Document

UNITED STATES
SECURITIES AND EXCHANGE COMMISSION
Washington, D.C. 20549

Form 8-K

Current Report
Pursuant to Section 13 or 15(d)
of the Securities Exchange Act of 1934
Date of Report (Date of earliest event reported): March 21, 2018

American Water Works Company, Inc.
(Exact name of registrant as specified in its charter)

Commission File Number: 001-34028
Delaware
51-0063696
(State or other jurisdiction
of incorporation)
(IRS Employer
Identification No.)
 1025 Laurel Oak Road
Voorhees, NJ 08043
(Address of principal executive offices, including zip code)
(856) 346-8200
(Registrant’s telephone number, including area code)
(Former name or former address, if changed since last report)

Check the appropriate box below if the Form 8-K filing is intended to simultaneously satisfy the filing obligation of the registrant under any of the following provisions:
o
Written communications pursuant to Rule 425 under the Securities Act (17 CFR 230.425)
o
Soliciting material pursuant to Rule 14a-12 under the Exchange Act (17 CFR 240.14a-12)
o
Pre-commencement communications pursuant to Rule 14d-2(b) under the Exchange Act (17 CFR 240.14d-2(b))
o
Pre-commencement communications pursuant to Rule 13e-4(c) under the Exchange Act (17 CFR 240.13e-4(c))

:::::

EXERCISE OBJECTIVE:
Answer these questions using the filing:
1. What date is given as the date of the report?
2. In what state is the company incorporated?
3. What is the company's telephone number?
The records are separate from the filing.

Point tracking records
:::::

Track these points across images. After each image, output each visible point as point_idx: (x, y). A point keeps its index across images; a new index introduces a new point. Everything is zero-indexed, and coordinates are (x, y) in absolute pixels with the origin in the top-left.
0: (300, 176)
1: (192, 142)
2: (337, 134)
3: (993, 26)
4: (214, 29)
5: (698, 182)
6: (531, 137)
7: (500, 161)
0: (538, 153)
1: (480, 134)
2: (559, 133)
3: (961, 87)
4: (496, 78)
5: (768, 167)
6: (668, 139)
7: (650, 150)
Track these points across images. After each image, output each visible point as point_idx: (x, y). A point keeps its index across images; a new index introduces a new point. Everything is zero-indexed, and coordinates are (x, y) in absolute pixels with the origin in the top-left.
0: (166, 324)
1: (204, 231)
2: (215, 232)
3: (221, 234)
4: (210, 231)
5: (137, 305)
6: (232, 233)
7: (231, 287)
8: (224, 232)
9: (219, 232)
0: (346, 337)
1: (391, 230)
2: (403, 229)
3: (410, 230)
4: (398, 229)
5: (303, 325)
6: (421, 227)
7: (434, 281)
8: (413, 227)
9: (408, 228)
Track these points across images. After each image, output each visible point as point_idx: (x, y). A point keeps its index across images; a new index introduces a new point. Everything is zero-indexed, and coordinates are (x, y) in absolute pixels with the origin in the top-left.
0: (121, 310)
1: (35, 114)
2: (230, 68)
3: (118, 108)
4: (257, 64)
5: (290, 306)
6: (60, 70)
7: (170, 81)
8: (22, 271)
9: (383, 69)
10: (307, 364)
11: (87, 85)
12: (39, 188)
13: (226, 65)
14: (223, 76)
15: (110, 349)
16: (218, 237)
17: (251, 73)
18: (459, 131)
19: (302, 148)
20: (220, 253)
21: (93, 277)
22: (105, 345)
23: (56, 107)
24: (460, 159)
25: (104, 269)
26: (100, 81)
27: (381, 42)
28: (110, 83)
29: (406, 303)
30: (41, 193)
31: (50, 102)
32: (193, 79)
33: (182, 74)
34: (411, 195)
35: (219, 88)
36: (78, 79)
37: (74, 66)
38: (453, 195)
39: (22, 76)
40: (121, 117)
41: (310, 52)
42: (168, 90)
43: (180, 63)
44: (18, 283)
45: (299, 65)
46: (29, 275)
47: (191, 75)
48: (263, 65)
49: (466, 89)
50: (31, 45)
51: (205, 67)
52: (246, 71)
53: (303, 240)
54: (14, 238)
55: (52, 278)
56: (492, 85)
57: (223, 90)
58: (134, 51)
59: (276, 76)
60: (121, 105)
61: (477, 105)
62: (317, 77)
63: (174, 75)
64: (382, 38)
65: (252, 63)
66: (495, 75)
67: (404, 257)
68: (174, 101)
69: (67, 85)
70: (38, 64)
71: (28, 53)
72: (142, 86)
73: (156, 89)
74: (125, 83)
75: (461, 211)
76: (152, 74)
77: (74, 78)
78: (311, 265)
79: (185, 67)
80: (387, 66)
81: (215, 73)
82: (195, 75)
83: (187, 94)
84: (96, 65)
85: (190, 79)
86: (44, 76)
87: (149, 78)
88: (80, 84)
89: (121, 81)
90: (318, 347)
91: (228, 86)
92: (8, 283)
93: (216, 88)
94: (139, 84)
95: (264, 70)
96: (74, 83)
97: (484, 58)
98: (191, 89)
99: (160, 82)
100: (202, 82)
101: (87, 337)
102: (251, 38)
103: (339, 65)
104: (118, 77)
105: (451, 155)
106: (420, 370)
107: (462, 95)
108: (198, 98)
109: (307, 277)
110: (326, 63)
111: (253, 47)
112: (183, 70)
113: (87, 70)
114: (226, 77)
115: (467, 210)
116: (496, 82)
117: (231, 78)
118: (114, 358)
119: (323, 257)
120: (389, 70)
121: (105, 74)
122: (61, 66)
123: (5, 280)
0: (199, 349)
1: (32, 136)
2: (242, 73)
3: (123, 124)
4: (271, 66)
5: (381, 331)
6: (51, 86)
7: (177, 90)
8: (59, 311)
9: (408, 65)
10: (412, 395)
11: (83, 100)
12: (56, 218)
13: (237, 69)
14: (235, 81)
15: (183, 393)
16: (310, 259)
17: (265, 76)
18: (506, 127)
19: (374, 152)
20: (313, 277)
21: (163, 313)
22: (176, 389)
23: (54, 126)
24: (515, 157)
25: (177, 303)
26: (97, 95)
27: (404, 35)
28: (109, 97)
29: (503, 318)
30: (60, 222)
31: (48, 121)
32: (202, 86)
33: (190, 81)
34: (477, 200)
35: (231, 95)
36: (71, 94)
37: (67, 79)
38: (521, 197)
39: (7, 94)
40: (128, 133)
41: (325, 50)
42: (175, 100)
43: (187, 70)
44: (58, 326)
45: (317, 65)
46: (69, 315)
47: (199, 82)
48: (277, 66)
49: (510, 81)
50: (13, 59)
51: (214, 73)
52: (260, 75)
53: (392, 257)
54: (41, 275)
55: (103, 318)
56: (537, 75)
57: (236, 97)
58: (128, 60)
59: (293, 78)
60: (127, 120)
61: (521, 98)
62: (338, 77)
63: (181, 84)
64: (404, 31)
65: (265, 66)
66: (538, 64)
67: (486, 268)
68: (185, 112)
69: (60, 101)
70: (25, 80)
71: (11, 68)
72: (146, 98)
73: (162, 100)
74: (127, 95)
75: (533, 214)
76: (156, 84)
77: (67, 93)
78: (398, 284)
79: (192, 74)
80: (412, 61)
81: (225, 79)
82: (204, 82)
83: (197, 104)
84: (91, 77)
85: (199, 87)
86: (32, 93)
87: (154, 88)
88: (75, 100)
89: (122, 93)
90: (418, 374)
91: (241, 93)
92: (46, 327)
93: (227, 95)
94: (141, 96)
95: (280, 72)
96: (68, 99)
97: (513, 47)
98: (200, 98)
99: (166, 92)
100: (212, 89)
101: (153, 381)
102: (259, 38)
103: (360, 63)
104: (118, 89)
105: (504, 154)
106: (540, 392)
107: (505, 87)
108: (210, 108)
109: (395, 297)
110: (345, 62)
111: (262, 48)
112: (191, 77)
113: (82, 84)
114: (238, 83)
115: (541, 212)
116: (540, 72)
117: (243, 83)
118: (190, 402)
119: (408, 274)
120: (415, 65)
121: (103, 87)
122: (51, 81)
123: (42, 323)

:::::

WRITTEN RESPONSE:
1. March 21, 2018
2. Delaware
3. (856) 346-8200